Today, most advanced bioproducts and biofuels are made by placing corn grains or cornstalks in vats of enzymes that transform them into soluble sugars like glucose. (Recent advances in my lab have focused on making this process cheaper by designing new, supercharged enzymes as well as more efficient bioconversion processes was highlighted on a television show recently). Engineered microbes, like yeast, then convert the plant-derived sugars into ethanol or into intermediate chemicals used to make biodegradable plastics.
This process is inherently more monetarily and environmentally sustainable than the conversion of crude petroleum into non-biodegradable plastics. Currently, petroleum conversion into desired chemicals or fuels involves no biological processes and often requires tremendous temperatures and pressures to efficiently run these processes.
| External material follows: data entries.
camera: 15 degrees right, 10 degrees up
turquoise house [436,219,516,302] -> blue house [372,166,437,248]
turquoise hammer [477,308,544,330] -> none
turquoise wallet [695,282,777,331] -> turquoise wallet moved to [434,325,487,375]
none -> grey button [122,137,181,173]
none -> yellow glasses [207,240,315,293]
But DNA-based synthetic biology advances will enable the creation of bioproducts and biofuels at new levels of cost efficiency and reduced environmental impact. We will feed plant-derived simple sugars to genetically modified bacteria (E. coli) and other industrial-grade microbes – and watch the microbes create plastics, fuels and other materials through their own “hacked” biological processes. This will happen at a fraction of the current cost of creating these materials, and will help make petroleum-based chemicals, plastics and even gasoline eventually obsolete.
Bacteria and yeast are naturally adept at converting simple sugars into complex molecules. Humans have harnessed their ‘bio-power’ for millennia to convert grapes into wine, cereal grains into beer and milk into cheese and yogurt. The transformation of microbes into living factories can be seen as an extension of this ancient and naturally evolved bio-industry.
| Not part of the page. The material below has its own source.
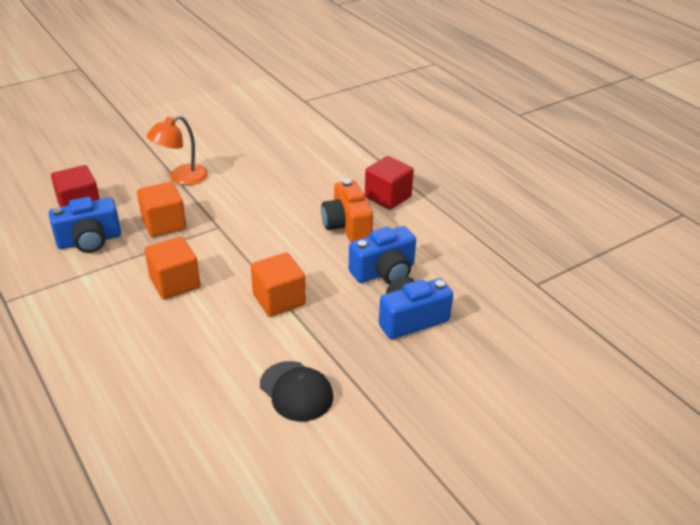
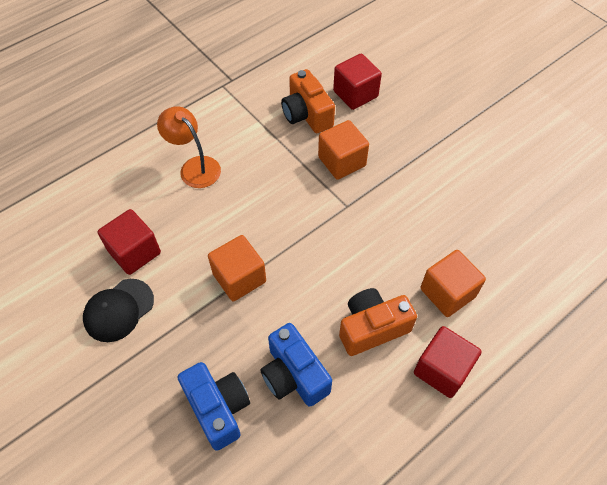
camera: 85 degrees right, 20 degrees up
blue camera [49,197,121,253] -> orange camera [281,69,335,133]
orange cube [145,236,200,299] -> orange cube moved to [421,250,486,317]
orange lamp [147,116,208,185] -> orange lamp moved to [157,106,221,188]
none -> red cube [98,209,161,275]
And in addition to benefiting our economy and reducing greenhouse gas emissions, the coming bioproduct breakthroughs promise another transformation: a reduction in household and municipal waste. We will be able to convert any waste biomass into useful materials, and to recycle those materials when they break down or are no longer needed.
Sustainable and closed-loop systems that can efficiently recycle wastes into useful products will become even more critical in the coming century, as humankind prepares to take its first steps to explore and inhabit our solar system.
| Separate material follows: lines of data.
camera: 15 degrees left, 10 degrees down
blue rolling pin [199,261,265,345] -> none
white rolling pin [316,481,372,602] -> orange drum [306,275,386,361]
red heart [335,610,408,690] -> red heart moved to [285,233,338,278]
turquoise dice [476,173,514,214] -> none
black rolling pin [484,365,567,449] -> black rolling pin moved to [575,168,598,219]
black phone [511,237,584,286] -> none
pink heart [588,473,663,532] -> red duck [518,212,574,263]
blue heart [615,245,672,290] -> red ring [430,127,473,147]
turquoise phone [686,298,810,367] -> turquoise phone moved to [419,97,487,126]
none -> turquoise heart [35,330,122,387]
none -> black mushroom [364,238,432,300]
Think of the power-generating device that Christopher Lloyd’s character “Doc” Brown uses in Back to the Future; he fills it with banana peels and municipal trash to power his flying car with ‘clean’ energy. That’s an exaggerated metaphor for the direction our society will take in the near future.
Of course, we will need to overcome significant hurdles before being able to use microbes for mass production. The machinery inside these cells exists to sustain the life of the cell itself – not to produce huge quantities of materials useful to human civilization. But engineers at Rutgers and other research centers around the world are working on this challenge.
My Rutgers colleague Haoran Zhang is engineering and introducing new metabolic pathways in E. coli and other microbes to convert sugars into whole suite of diverse chemicals and pharmaceuticals. Chuck Dismukes, another Rutgers researcher, is seeking to use photosynthesis and let sunlight power these processes in algae or other organisms. My own research team is leading a U.S. Department of Energy-funded effort to understand how plant cells capture sunlight to produce complex sugar polymers like cellulose in order to ultimately improve crop yields.
As we consider the changes that are possible over the next decade, let’s paraphrase “Doc” Brown’s bold statement at the end of that 1980s time-traveling blockbuster:
The way we’re going, we won’t need petroleum – or significant amounts of waste, money and greenhouse gas emissions – to power, build and inclusively grow our society. A sustainable bio-based future for humankind is nearer than we think.
Shishir P. S. Chundawat is an assistant professor in the Department of Chemical and Biochemical Engineering at Rutgers University-New Brunswick.